2.    Double counting renewability of electrofuels

The proposed Directive allows electrofuels (fuels that are produced by electrolysing water to produce hydrogen and reacting the hydrogen with carbon monoxide or dioxide to produce hydrocarbons, referred to as ‘renewable fuels of non-biological origin’ in the proposed Directive), to be counted towards the transport sector obligation for renewable energy use. This is reasonable enough – liquid fuels produced from renewable electricity present much lower sustainability risks than most biofuels, and electrofuel technologies would provide a valuable additional option for producing low-carbon drop-in liquid fuels. The problem is that way that electrofuels are counted towards overall Member State renewable energy targets. Whereas advanced biofuels are counted based on the energy content of the fuel, it is proposed that electrofuels would be counted based on the amount of electricity required to produce them. Because the efficiency of conversion of electricity to drop-in fuels will be only about 40% with currently available technologies, that means that electrofuels would count two and a half times more to overall targets than advanced biofuels would. Why is this a problem? Because that means that if a Member State uses electrofuels instead of biofuels for the transport target, there is a reduced requirement for renewables in heat and power, reducing the true ambition of the renewables target. Indeed, the less efficient electrofuel production is the less renewable energy in heat and power will be needed to meet targets. The solution? Count electrofuels in the overall Member State target by the energy delivered to transport, not the energy used to produce them. Watch this space for a forthcoming Cerulogy report on electrofuels.
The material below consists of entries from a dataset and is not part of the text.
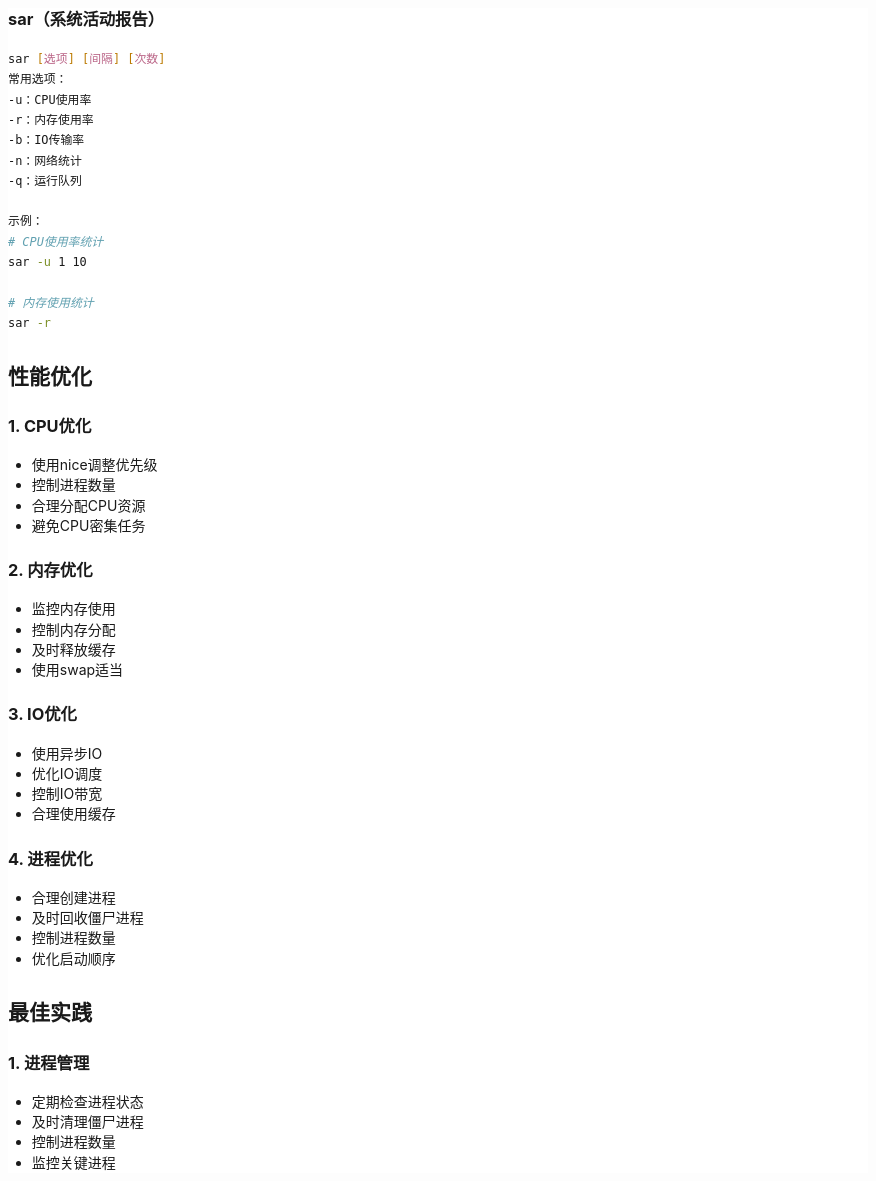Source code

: ### sar（系统活动报告）
```bash
sar [选项] [间隔] [次数]
常用选项：
-u：CPU使用率
-r：内存使用率
-b：IO传输率
-n：网络统计
-q：运行队列

示例：
# CPU使用率统计
sar -u 1 10

# 内存使用统计
sar -r
```

## 性能优化
### 1. CPU优化
- 使用nice调整优先级
- 控制进程数量
- 合理分配CPU资源
- 避免CPU密集任务

### 2. 内存优化
- 监控内存使用
- 控制内存分配
- 及时释放缓存
- 使用swap适当

### 3. IO优化
- 使用异步IO
- 优化IO调度
- 控制IO带宽
- 合理使用缓存

### 4. 进程优化
- 合理创建进程
- 及时回收僵尸进程
- 控制进程数量
- 优化启动顺序

## 最佳实践
### 1. 进程管理
- 定期检查进程状态
- 及时清理僵尸进程
- 控制进程数量
- 监控关键进程

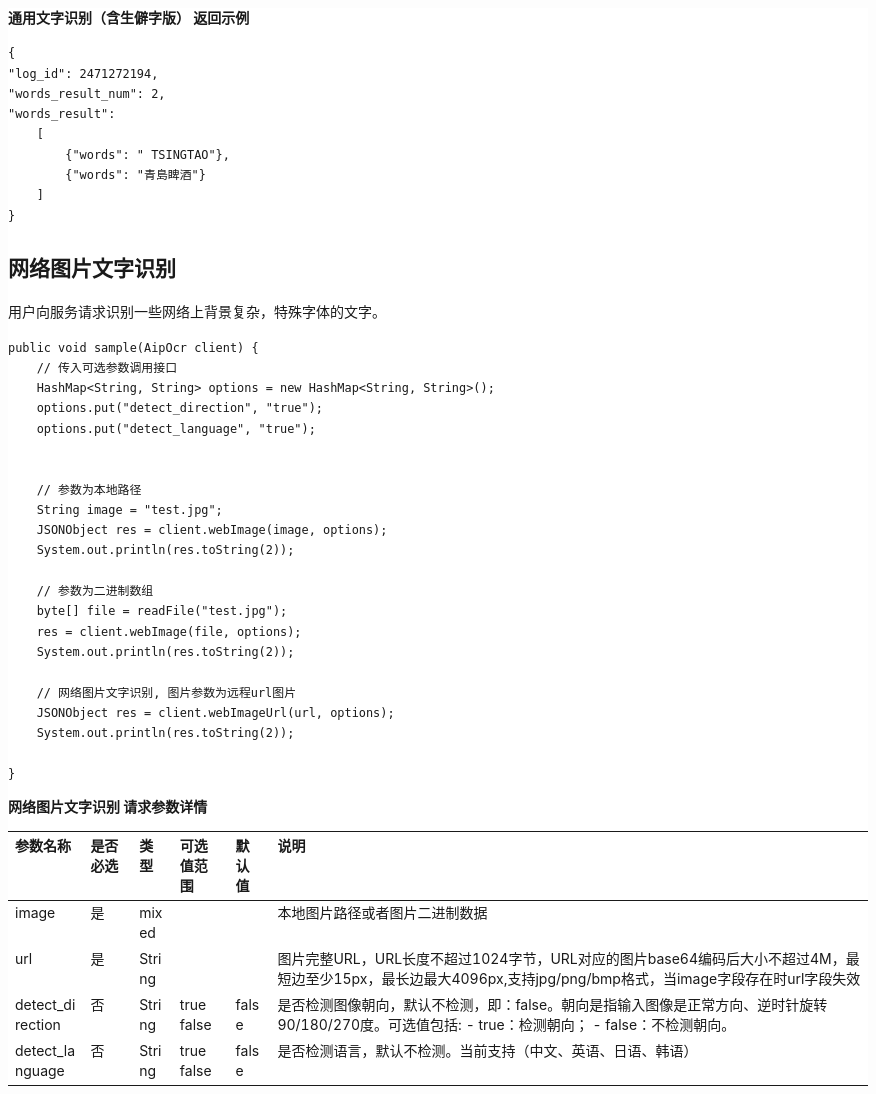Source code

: **通用文字识别（含生僻字版） 返回示例**

```
{
"log_id": 2471272194,
"words_result_num": 2,
"words_result":
    [
        {"words": " TSINGTAO"},
        {"words": "青島睥酒"}
    ]
}
```

## 网络图片文字识别

用户向服务请求识别一些网络上背景复杂，特殊字体的文字。

```
public void sample(AipOcr client) {
    // 传入可选参数调用接口
    HashMap<String, String> options = new HashMap<String, String>();
    options.put("detect_direction", "true");
    options.put("detect_language", "true");
    
    
    // 参数为本地路径
    String image = "test.jpg";
    JSONObject res = client.webImage(image, options);
    System.out.println(res.toString(2));

    // 参数为二进制数组
    byte[] file = readFile("test.jpg");
    res = client.webImage(file, options);
    System.out.println(res.toString(2));
    
    // 网络图片文字识别, 图片参数为远程url图片
    JSONObject res = client.webImageUrl(url, options);
    System.out.println(res.toString(2));

}
```

**网络图片文字识别 请求参数详情**

| 参数名称         | 是否必选 | 类型   | 可选值范围 | 默认值 | 说明                                                         |
| :--------------- | :------- | :----- | :--------- | :----- | :----------------------------------------------------------- |
| image            | 是       | mixed  |            |        | 本地图片路径或者图片二进制数据                               |
| url              | 是       | String |            |        | 图片完整URL，URL长度不超过1024字节，URL对应的图片base64编码后大小不超过4M，最短边至少15px，最长边最大4096px,支持jpg/png/bmp格式，当image字段存在时url字段失效 |
| detect_direction | 否       | String | true false | false  | 是否检测图像朝向，默认不检测，即：false。朝向是指输入图像是正常方向、逆时针旋转90/180/270度。可选值包括: - true：检测朝向； - false：不检测朝向。 |
| detect_language  | 否       | String | true false | false  | 是否检测语言，默认不检测。当前支持（中文、英语、日语、韩语） |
3.    No mechanism to deal with developing ILUC science

If there’s one thing that everyone seems to agree on about the ILUC discussion since 2009, it’s that it created uncertainty for investors considering entering the biofuel market. The draft Directive seems to be trying to create certainty by writing in ILUC values and sticking to them – the Annexes include estimated average values, and ranges, for three groups of biofuels (starchy, sugary and oily). Anything without a value is assigned an ILUC estimate of zero, and there appears to be no accommodation for the values to be revised to reflect new evidence. Also, while the initial proposal provided a general power for Member States to “distinguish between different types of biofuels and bioliquids produced from food and feed crops”, the latest Council edit restricts that power to “categories set out in Annex VIII”. That appears to mean no distinction between different feedstocks in a category. Given that more recent ILUC analysis for the Commission suggests, for instance, that palm oil biodiesel could have four times the ILUC of some other vegetable oils, it seems both shirt-sighted and ill-judged to preclude Member States from taking evidence on differences in ILUC impact into consideration. More generally, while there are certainly those in industry who believe that locking in ILUC estimates in this way reduces future uncertainty, I disagree. Rather than preventing ILUC from becoming an issue again in the 20s, I think this rigidity almost guarantees it. By preventing the Commission from adjusting to new science through delegated acts, the proposed Directive guarantees that every time new evidence on ILUC comes to like, there will be calls to reopen the Directive entirely with new legislation. For the advanced alternative fuels industry, that increased risk that the Directive could be subjected to wholesale revision before 2030 can only be a barrier to fundraising. The solution? Provide greater leeway for Member States and/or the Commission to react appropriately to existing and new evidence on ILUC and other sustainability problems.

Fingers crossed for good outcomes as the process moves forward!

* Clickbait titles are just the worst aren’t they?